Hineingeboren in einen sozialistischen Staat, nämlich Rumänien, wächst Lev im Regime Ceaușescus mit all seinen Hürden und Einschränkungen, aber auch den vorhandenen Schlupflöchern, auf, hauptsächlich bei seiner Mutter, ab und an kommen auch die Großeltern ins Spiel. Früh macht er die Erfahrung von Mobbing in der Schule, entscheidet sich dafür, selbige zu verlassen und mit seinen deutlich älteren Brüdern im Wald zu arbeiten. Das bekommt ihm auf Dauer nicht - nach einem schweren Unfall ist er monatelang zu Hause ans Bett gefesselt. Dort bringt ihm Kato die Aufgaben und erklärt sie ihm, nach einer anfänglichen Ablehnung durch Lev freunden sie sich an - Kato wird zu seinem Lebensmenschen, der Person, mit der er alles teilen kann.

Irgendwann folgt sie dem Deutschen Tom, der auf seinem Fahrrad durchs Dorf geradelt kommt, in die Welt - und entgleitet damit Lev und seiner Welt. Doch das ist nur ein Abstand auf Zeit, denn Lebensmenschen verlieren sich nicht.

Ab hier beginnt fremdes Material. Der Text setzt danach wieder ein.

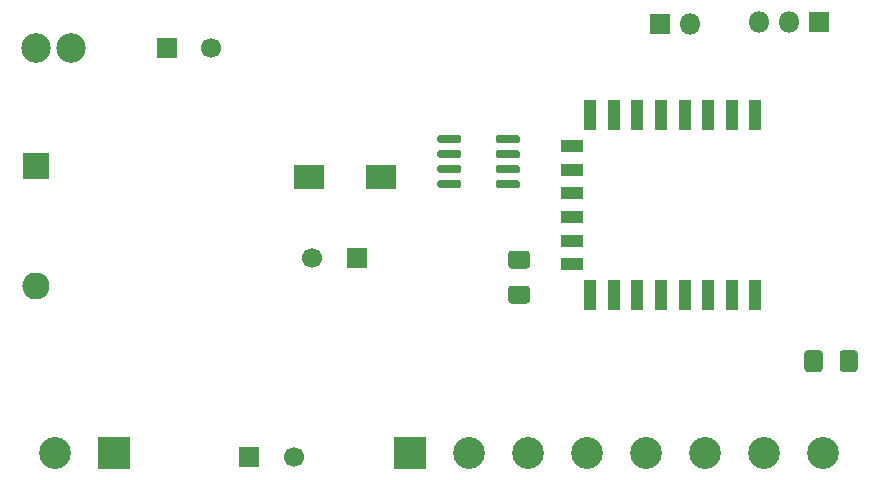
<source format=gbr>
G04 #@! TF.GenerationSoftware,KiCad,Pcbnew,5.1.6*
G04 #@! TF.CreationDate,2020-07-26T18:39:51+03:00*
G04 #@! TF.ProjectId,kicad-hamster-esp8266,6b696361-642d-4686-916d-737465722d65,rev?*
G04 #@! TF.SameCoordinates,Original*
G04 #@! TF.FileFunction,Soldermask,Bot*
G04 #@! TF.FilePolarity,Negative*
%FSLAX46Y46*%
G04 Gerber Fmt 4.6, Leading zero omitted, Abs format (unit mm)*
G04 Created by KiCad (PCBNEW 5.1.6) date 2020-07-26 18:39:51*
%MOMM*%
%LPD*%
G01*
G04 APERTURE LIST*
%ADD10R,1.100000X2.600000*%
%ADD11R,1.900000X1.100000*%
%ADD12O,1.800000X1.800000*%
%ADD13R,1.800000X1.800000*%
%ADD14R,2.600000X2.100000*%
%ADD15C,1.700000*%
%ADD16R,1.700000X1.700000*%
%ADD17C,2.500000*%
%ADD18O,2.300000X2.300000*%
%ADD19R,2.300000X2.300000*%
%ADD20R,2.700000X2.700000*%
%ADD21C,2.700000*%
G04 APERTURE END LIST*
D10*
X179268000Y-68092000D03*
X177268000Y-68092000D03*
X175268000Y-68092000D03*
X173268000Y-68092000D03*
X171268000Y-68092000D03*
X169268000Y-68092000D03*
X167268000Y-68092000D03*
X165268000Y-68092000D03*
D11*
X163768000Y-70692000D03*
X163768000Y-72692000D03*
X163768000Y-74692000D03*
X163768000Y-76692000D03*
X163768000Y-78692000D03*
X163768000Y-80692000D03*
D10*
X165268000Y-83292000D03*
X167268000Y-83292000D03*
X169268000Y-83292000D03*
X171268000Y-83292000D03*
X173268000Y-83292000D03*
X175268000Y-83292000D03*
X177268000Y-83292000D03*
X179268000Y-83292000D03*
G36*
G01*
X157279000Y-74089000D02*
X157279000Y-73739000D01*
G75*
G02*
X157454000Y-73564000I175000J0D01*
G01*
X159154000Y-73564000D01*
G75*
G02*
X159329000Y-73739000I0J-175000D01*
G01*
X159329000Y-74089000D01*
G75*
G02*
X159154000Y-74264000I-175000J0D01*
G01*
X157454000Y-74264000D01*
G75*
G02*
X157279000Y-74089000I0J175000D01*
G01*
G37*
G36*
G01*
X157279000Y-72819000D02*
X157279000Y-72469000D01*
G75*
G02*
X157454000Y-72294000I175000J0D01*
G01*
X159154000Y-72294000D01*
G75*
G02*
X159329000Y-72469000I0J-175000D01*
G01*
X159329000Y-72819000D01*
G75*
G02*
X159154000Y-72994000I-175000J0D01*
G01*
X157454000Y-72994000D01*
G75*
G02*
X157279000Y-72819000I0J175000D01*
G01*
G37*
G36*
G01*
X157279000Y-71549000D02*
X157279000Y-71199000D01*
G75*
G02*
X157454000Y-71024000I175000J0D01*
G01*
X159154000Y-71024000D01*
G75*
G02*
X159329000Y-71199000I0J-175000D01*
G01*
X159329000Y-71549000D01*
G75*
G02*
X159154000Y-71724000I-175000J0D01*
G01*
X157454000Y-71724000D01*
G75*
G02*
X157279000Y-71549000I0J175000D01*
G01*
G37*
G36*
G01*
X157279000Y-70279000D02*
X157279000Y-69929000D01*
G75*
G02*
X157454000Y-69754000I175000J0D01*
G01*
X159154000Y-69754000D01*
G75*
G02*
X159329000Y-69929000I0J-175000D01*
G01*
X159329000Y-70279000D01*
G75*
G02*
X159154000Y-70454000I-175000J0D01*
G01*
X157454000Y-70454000D01*
G75*
G02*
X157279000Y-70279000I0J175000D01*
G01*
G37*
G36*
G01*
X152329000Y-70279000D02*
X152329000Y-69929000D01*
G75*
G02*
X152504000Y-69754000I175000J0D01*
G01*
X154204000Y-69754000D01*
G75*
G02*
X154379000Y-69929000I0J-175000D01*
G01*
X154379000Y-70279000D01*
G75*
G02*
X154204000Y-70454000I-175000J0D01*
G01*
X152504000Y-70454000D01*
G75*
G02*
X152329000Y-70279000I0J175000D01*
G01*
G37*
G36*
G01*
X152329000Y-71549000D02*
X152329000Y-71199000D01*
G75*
G02*
X152504000Y-71024000I175000J0D01*
G01*
X154204000Y-71024000D01*
G75*
G02*
X154379000Y-71199000I0J-175000D01*
G01*
X154379000Y-71549000D01*
G75*
G02*
X154204000Y-71724000I-175000J0D01*
G01*
X152504000Y-71724000D01*
G75*
G02*
X152329000Y-71549000I0J175000D01*
G01*
G37*
G36*
G01*
X152329000Y-72819000D02*
X152329000Y-72469000D01*
G75*
G02*
X152504000Y-72294000I175000J0D01*
G01*
X154204000Y-72294000D01*
G75*
G02*
X154379000Y-72469000I0J-175000D01*
G01*
X154379000Y-72819000D01*
G75*
G02*
X154204000Y-72994000I-175000J0D01*
G01*
X152504000Y-72994000D01*
G75*
G02*
X152329000Y-72819000I0J175000D01*
G01*
G37*
G36*
G01*
X152329000Y-74089000D02*
X152329000Y-73739000D01*
G75*
G02*
X152504000Y-73564000I175000J0D01*
G01*
X154204000Y-73564000D01*
G75*
G02*
X154379000Y-73739000I0J-175000D01*
G01*
X154379000Y-74089000D01*
G75*
G02*
X154204000Y-74264000I-175000J0D01*
G01*
X152504000Y-74264000D01*
G75*
G02*
X152329000Y-74089000I0J175000D01*
G01*
G37*
D12*
X173736000Y-60325000D03*
D13*
X171196000Y-60325000D03*
D14*
X141446000Y-73279000D03*
X147606000Y-73279000D03*
G36*
G01*
X186399000Y-89557456D02*
X186399000Y-88242544D01*
G75*
G02*
X186666544Y-87975000I267544J0D01*
G01*
X187656456Y-87975000D01*
G75*
G02*
X187924000Y-88242544I0J-267544D01*
G01*
X187924000Y-89557456D01*
G75*
G02*
X187656456Y-89825000I-267544J0D01*
G01*
X186666544Y-89825000D01*
G75*
G02*
X186399000Y-89557456I0J267544D01*
G01*
G37*
G36*
G01*
X183424000Y-89557456D02*
X183424000Y-88242544D01*
G75*
G02*
X183691544Y-87975000I267544J0D01*
G01*
X184681456Y-87975000D01*
G75*
G02*
X184949000Y-88242544I0J-267544D01*
G01*
X184949000Y-89557456D01*
G75*
G02*
X184681456Y-89825000I-267544J0D01*
G01*
X183691544Y-89825000D01*
G75*
G02*
X183424000Y-89557456I0J267544D01*
G01*
G37*
D15*
X141742000Y-80137000D03*
D16*
X145542000Y-80137000D03*
G36*
G01*
X159915456Y-81063000D02*
X158600544Y-81063000D01*
G75*
G02*
X158333000Y-80795456I0J267544D01*
G01*
X158333000Y-79805544D01*
G75*
G02*
X158600544Y-79538000I267544J0D01*
G01*
X159915456Y-79538000D01*
G75*
G02*
X160183000Y-79805544I0J-267544D01*
G01*
X160183000Y-80795456D01*
G75*
G02*
X159915456Y-81063000I-267544J0D01*
G01*
G37*
G36*
G01*
X159915456Y-84038000D02*
X158600544Y-84038000D01*
G75*
G02*
X158333000Y-83770456I0J267544D01*
G01*
X158333000Y-82780544D01*
G75*
G02*
X158600544Y-82513000I267544J0D01*
G01*
X159915456Y-82513000D01*
G75*
G02*
X160183000Y-82780544I0J-267544D01*
G01*
X160183000Y-83770456D01*
G75*
G02*
X159915456Y-84038000I-267544J0D01*
G01*
G37*
D17*
X121364000Y-62357000D03*
X118364000Y-62357000D03*
D12*
X179578000Y-60198000D03*
X182118000Y-60198000D03*
D13*
X184658000Y-60198000D03*
D18*
X118364000Y-82550000D03*
D19*
X118364000Y-72390000D03*
D15*
X133213000Y-62357000D03*
D16*
X129413000Y-62357000D03*
D15*
X140230000Y-97010000D03*
D16*
X136430000Y-97010000D03*
D20*
X125000000Y-96650000D03*
D21*
X120000000Y-96650000D03*
D20*
X150000000Y-96650000D03*
D21*
X155000000Y-96650000D03*
X160000000Y-96650000D03*
X165000000Y-96650000D03*
X170000000Y-96650000D03*
X175000000Y-96650000D03*
X180000000Y-96650000D03*
X185000000Y-96650000D03*
M02*

</source>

Iris Wolff besticht durch ihre Sprache, die Kraft, die in ihr steckt, aber ebenso durch Zartheit an den passenden Stellen. Sie erzählt sozusagen rückwärts, lässt vieles aus beziehungsweise überlässt es gelegentlich den Lesern, aus bestimmten Zusammenhängen Rückschlüsse zu ziehen. Kein Buch für Detailverliebte oder Leser, die allem auf den Grund gehen möchten während ihrer Lektüre.

Ich habe durch diesen Roman zahlreiche Anregungen zur Recherche von Hintergründen erhalten. Ein schmaler, aber gewichtiger Band. Ein Roman, der seinen Fußabdruck in der Literaturgeschichte hinterlassen wird, dessen bin ich mir sicher.